Am I the only mother who wonders what is wrong with me when I annoy my beautiful children with my negative moods? Or shall I say: bounce my moods off of them ~ they are amazingly resilient and do a good job of not giving me the attention I don’t deserve. I know I’m not the only one… but I feel alone when I do this, and terrible. I have so much to be thankful for… yet it is hard sometimes to smile.
My son said “Mommy, sometimes you are nice and sometimes you aren’t, I wish you’d make up your mind!” he was being just a bit silly, no, actually, he was being honest. I told him I would really try, and I will.
Sometimes I wish I didn’t have to refer to the adult brain so instantly, to analyze, and I could think more like a little boy – with little boy patience and little boy humor and little boy wonderment. I admit it was humorously wonderful today when my son was vacuuming in the nude, even though I had insisted he do so because he and his brother had nibbled through half a box of Trader Joe’s crackers and left crumbs everywhere while I was trying paint a brick wall for his birthday party.
When I am consciously involved with my kids, everything and every emotion swims over my heart. We have an immense amount of pure fun, and we have scuffles ~ both intense. It is when I am distracted in my adult-world that parenting feels easier – when I ignore my kids (which I usually do not do). I don’t like feeling like something is wrong with my parenting skills if all is not happy crackers in a home with two unbelievably bouncy little boys who at times drive me absolutely bonkers, though my fierce feelings of affection for them like to rip my heart out. I am tired of feeling inadequate when people tell me what a wonderful time they are having (every time I inquire how they are) with their kids when I know they might be falsifying (or ignoring).
I think about this when I think about my paintings – what do I want out of my painting career? When I’m gone, what do I want my collection of paintings to say about me, and about life in general? What message do I want to share with the world? How do I want to help? Do I want every painting to be a phony sense of perfectly thrilling fulfillment, or do I want (like I say I want) to be honest, earnest, conscious and real?
I ache for honesty, I ache to throw complex to the wind and paint something that really feels good inside and out – a piece that is truly honest. I did that with Deep As A River – the newest painting (above) – I feel 100% satisfied with the message I placed into the current of the world with this painting – this painting speaks me. And I want more of them.

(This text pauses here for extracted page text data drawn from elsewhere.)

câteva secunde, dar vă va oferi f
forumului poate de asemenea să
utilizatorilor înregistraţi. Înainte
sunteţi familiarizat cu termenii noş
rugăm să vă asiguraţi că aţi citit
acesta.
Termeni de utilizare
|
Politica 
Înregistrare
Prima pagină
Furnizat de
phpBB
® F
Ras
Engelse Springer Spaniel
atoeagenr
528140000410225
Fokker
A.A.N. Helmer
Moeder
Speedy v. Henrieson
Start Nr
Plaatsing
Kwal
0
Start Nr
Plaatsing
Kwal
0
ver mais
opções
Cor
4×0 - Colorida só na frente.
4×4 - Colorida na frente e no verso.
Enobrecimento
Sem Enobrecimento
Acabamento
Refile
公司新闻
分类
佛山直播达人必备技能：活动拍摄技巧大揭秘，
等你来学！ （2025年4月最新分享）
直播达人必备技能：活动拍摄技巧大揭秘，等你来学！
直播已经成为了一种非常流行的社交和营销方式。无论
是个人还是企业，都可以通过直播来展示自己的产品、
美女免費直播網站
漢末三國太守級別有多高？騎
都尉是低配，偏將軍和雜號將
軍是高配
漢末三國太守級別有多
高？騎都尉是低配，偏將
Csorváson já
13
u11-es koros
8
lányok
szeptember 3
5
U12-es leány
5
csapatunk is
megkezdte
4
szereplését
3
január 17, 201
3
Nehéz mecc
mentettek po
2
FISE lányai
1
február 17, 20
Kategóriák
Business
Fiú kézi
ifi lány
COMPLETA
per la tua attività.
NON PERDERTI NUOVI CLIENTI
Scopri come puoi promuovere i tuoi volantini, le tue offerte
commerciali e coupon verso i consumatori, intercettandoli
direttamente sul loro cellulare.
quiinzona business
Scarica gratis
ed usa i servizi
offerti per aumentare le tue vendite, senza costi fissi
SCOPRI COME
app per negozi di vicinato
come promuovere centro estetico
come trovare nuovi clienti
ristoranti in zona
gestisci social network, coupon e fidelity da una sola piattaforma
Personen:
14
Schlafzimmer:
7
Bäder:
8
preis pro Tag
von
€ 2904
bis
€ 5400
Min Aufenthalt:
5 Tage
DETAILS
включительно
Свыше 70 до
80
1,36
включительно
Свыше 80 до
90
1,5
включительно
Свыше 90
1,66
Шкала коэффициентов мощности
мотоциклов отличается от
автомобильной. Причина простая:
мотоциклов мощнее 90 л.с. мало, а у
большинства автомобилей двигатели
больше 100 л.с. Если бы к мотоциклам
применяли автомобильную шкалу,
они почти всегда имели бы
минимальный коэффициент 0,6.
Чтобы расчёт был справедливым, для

When I was a child, there was a radio station called 97.1 KISN, and my mom loved it. It was oldies, and I like oldies to this day (for a bit). My brother, though, called it Happy Crap, and that resonated with me today – I don’t want my painting portfolio to be a collection of Happy Crap (and I don’t think it is, but I think I am tempted to head that way sometimes, just out of habit) – pieces created just for the sake of a happy oblivious smile because I know that is what others want to feel.
I want my collection of work to be emotive and intriguing, insightful and interesting…
So, shall we examine what we want out of our lives? To make sure we are working in a direction we should? Shall we be honest with ourselves to ensure we are not just doing what others think we should be doing? Geesh, I guess today it was time for me to do so…
There is a quote I can’t quite place – something about “if you are going the wrong way, you should turn around, not speed up in the wrong direction…” Do you know this quote?
I feel that I am going in the right direction, in general, just sometimes I stumble then get up and look the wrong way for guidance.
Have a wonderful night – I wish for you instances of pure honesty.